Interpretability of learning-to-rank models is a crucial yet relatively under-examined research area. Recent progress on interpretable ranking models largely focuses on generating post-hoc explanations for existing black-box ranking models, whereas the alternative option of building an intrinsically interpretable ranking model with transparent and self-explainable structure remains unexplored. Developing fully-understandable ranking models is necessary in some scenarios (e.g., due to legal or policy constraints) where post-hoc methods cannot provide sufficiently accurate explanations. In this paper, we lay the groundwork for intrinsically interpretable learning-to-rank by introducing generalized additive models (GAMs) into ranking tasks.

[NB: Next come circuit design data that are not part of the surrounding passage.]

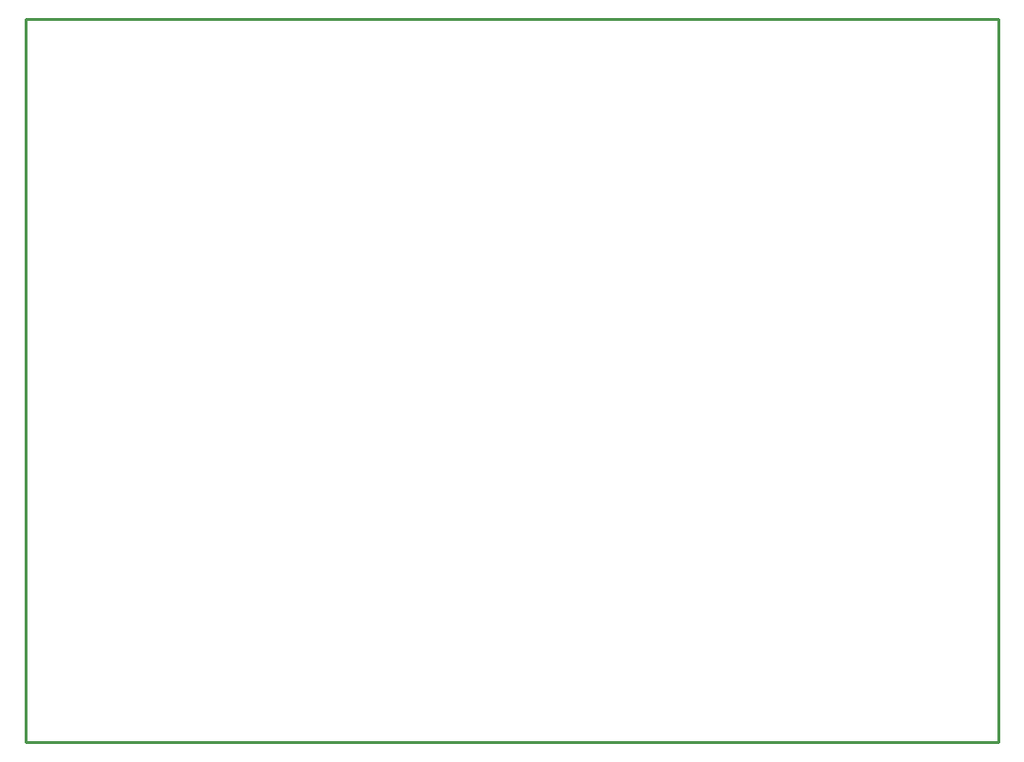
<source format=gbo>
G04*
G04 #@! TF.GenerationSoftware,Altium Limited,Altium Designer,19.1.8 (144)*
G04*
G04 Layer_Color=32896*
%FSLAX25Y25*%
%MOIN*%
G70*
G01*
G75*
%ADD12C,0.01000*%
D12*
X1000Y1000D02*
X342500D01*
X342500Y255000D02*
X342500Y1000D01*
X1000Y255000D02*
X342500D01*
X1000D02*
X1000Y1000D01*
M02*

</source>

Generalized additive models (GAMs) are intrinsically interpretable machine learning models and have been extensively studied on regression and classification tasks. We study how to extend GAMs into ranking models which can handle both item-level and list-level features and propose a novel formulation of ranking GAMs. To instantiate ranking GAMs, we employ neural networks instead of traditional splines or regression trees. We also show that our neural ranking GAMs can be distilled into a set of simple and compact piece-wise linear functions that are much more efficient to evaluate with little accuracy loss. We conduct experiments on three data sets and show that our proposed neural ranking GAMs can achieve significantly better performance than other traditional GAM baselines while maintaining similar interpretability.